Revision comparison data
== Segment start ==
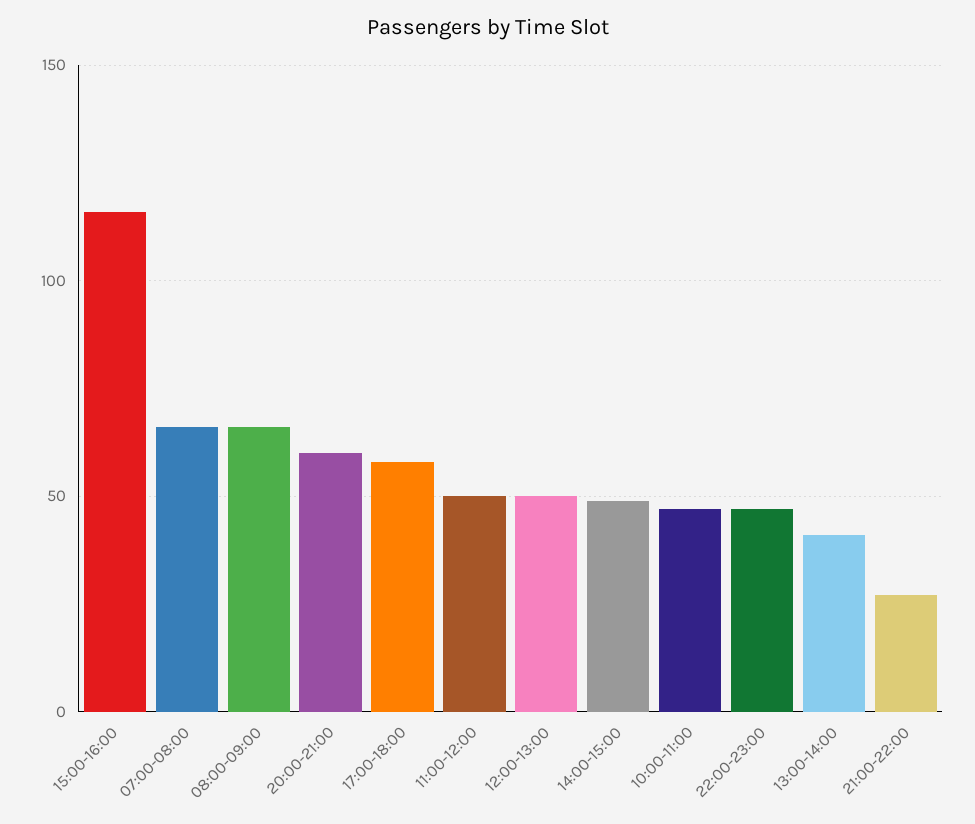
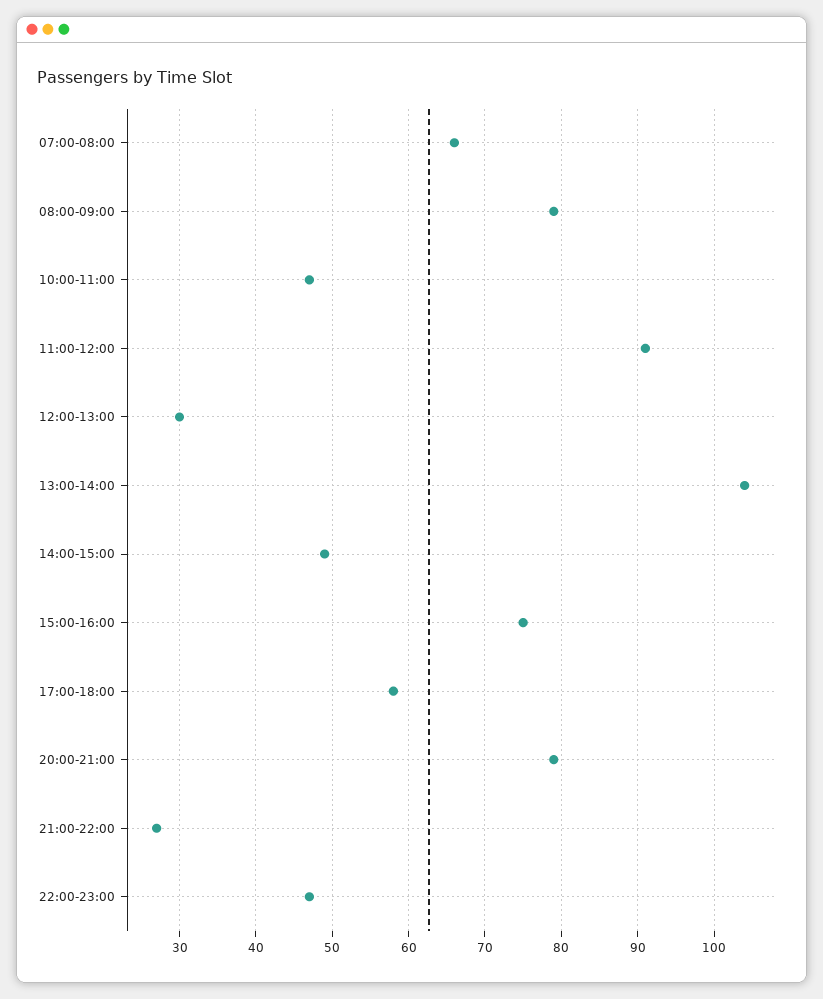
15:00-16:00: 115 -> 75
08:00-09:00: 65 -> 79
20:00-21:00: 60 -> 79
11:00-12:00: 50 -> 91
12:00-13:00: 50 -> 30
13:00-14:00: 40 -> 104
== Segment end ==
== Segment start ==
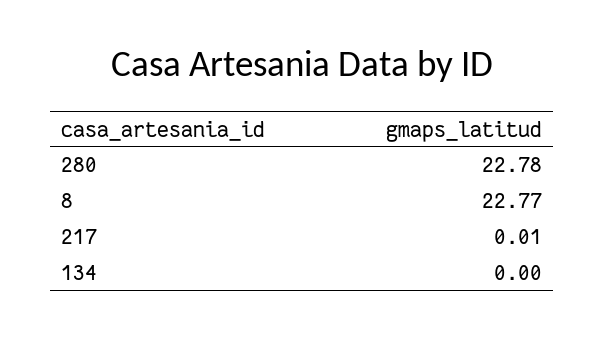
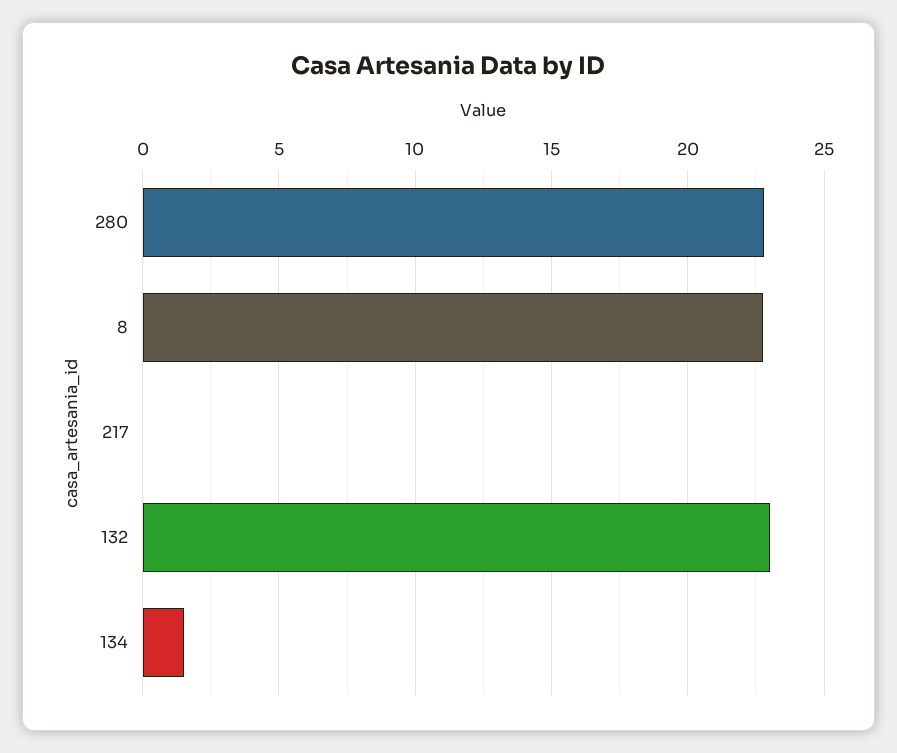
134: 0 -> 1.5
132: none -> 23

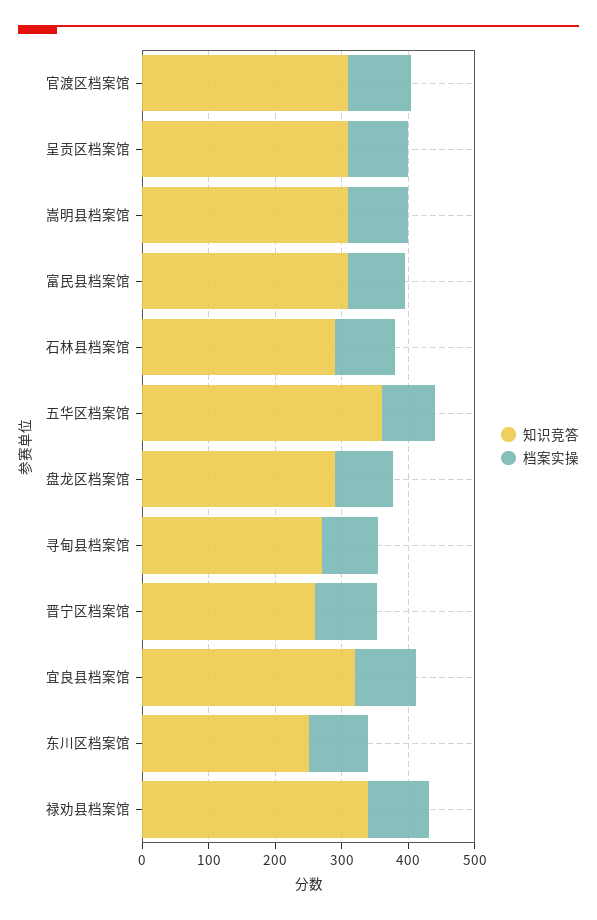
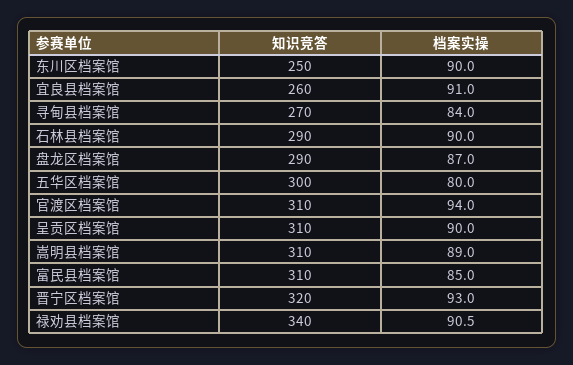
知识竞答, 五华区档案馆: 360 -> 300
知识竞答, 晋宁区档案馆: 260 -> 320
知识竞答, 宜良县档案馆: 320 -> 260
== Segment end ==
== Segment start ==
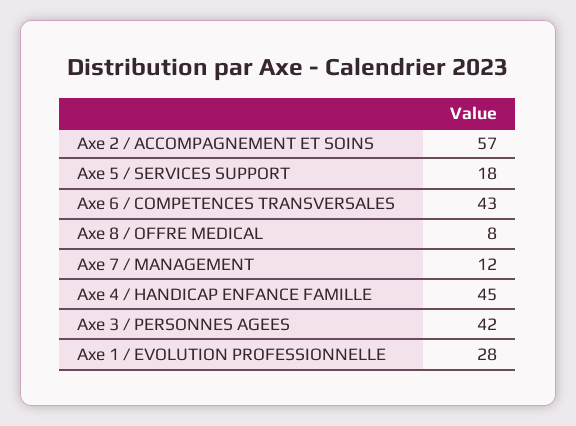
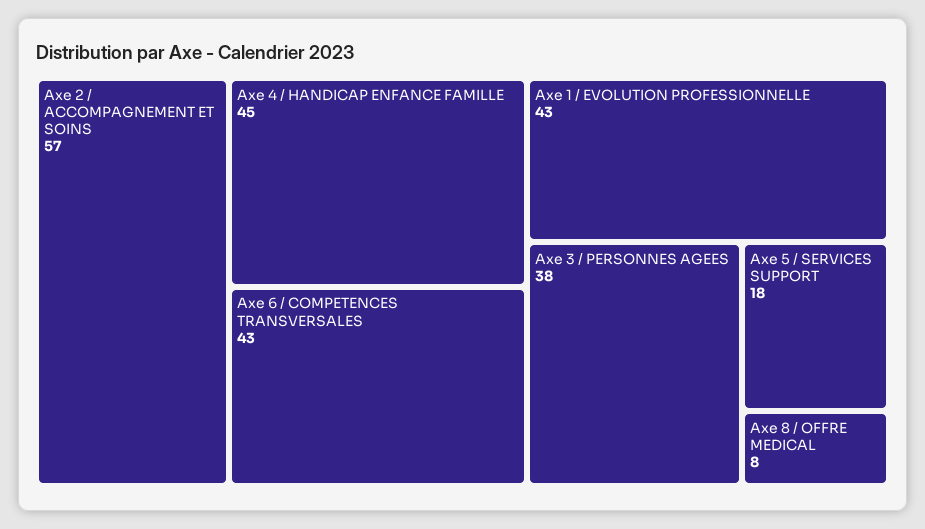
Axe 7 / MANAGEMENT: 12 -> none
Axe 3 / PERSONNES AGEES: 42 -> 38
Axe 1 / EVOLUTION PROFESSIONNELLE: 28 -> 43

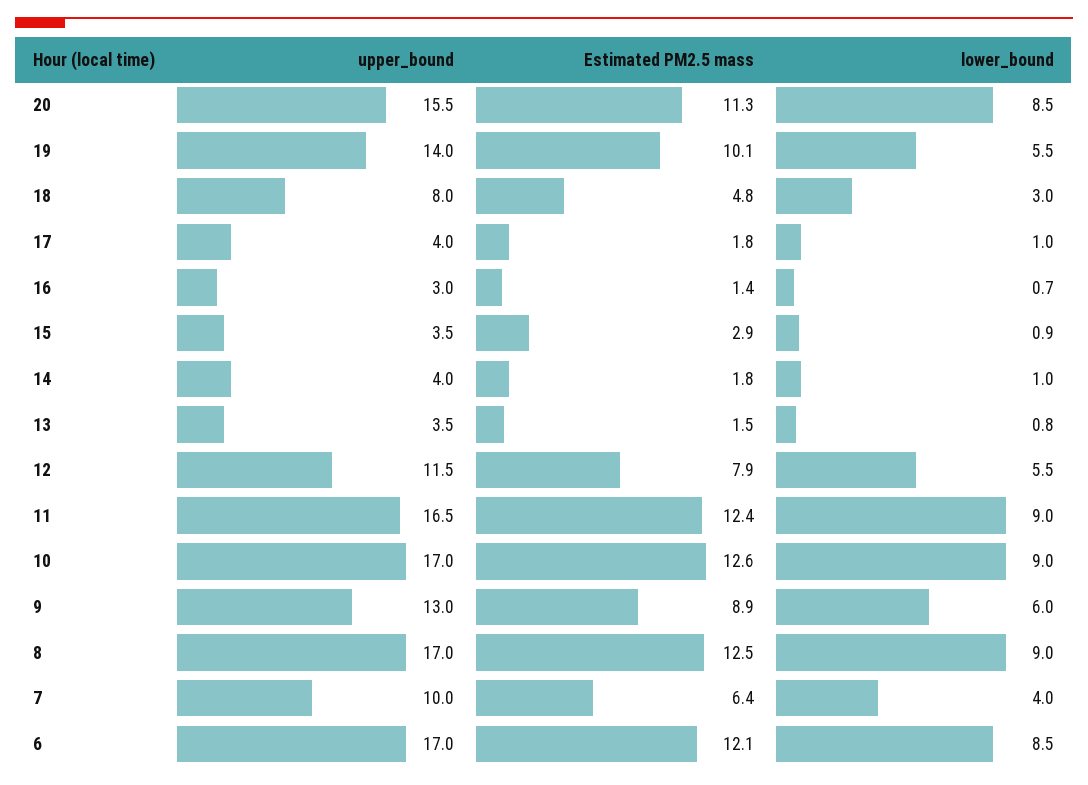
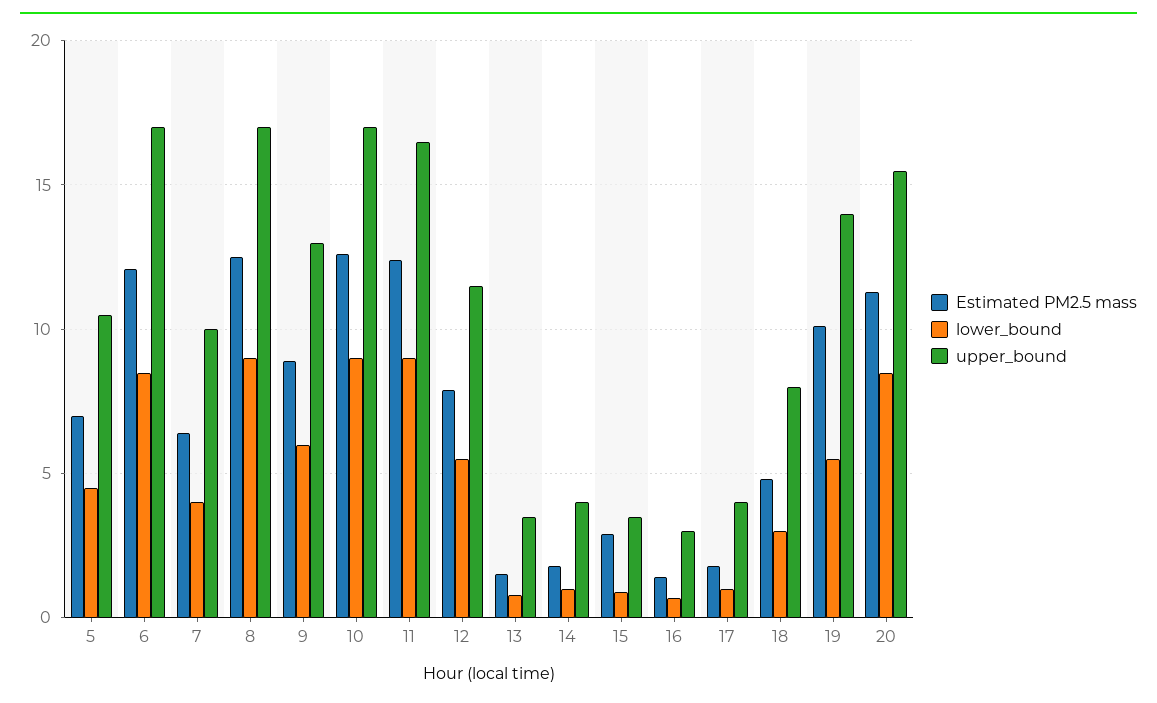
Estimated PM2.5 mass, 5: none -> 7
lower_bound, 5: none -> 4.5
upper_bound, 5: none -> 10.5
== Segment end ==
Instructions for the task
Set down word for word the lines above from the one with "Axe 7 / MANAGEMENT: 12 -> none" up to and including the one with "upper_bound, 5: none -> 10.5". Omit every picture.

Solution
Axe 7 / MANAGEMENT: 12 -> none
Axe 3 / PERSONNES AGEES: 42 -> 38
Axe 1 / EVOLUTION PROFESSIONNELLE: 28 -> 43

Estimated PM2.5 mass, 5: none -> 7
lower_bound, 5: none -> 4.5
upper_bound, 5: none -> 10.5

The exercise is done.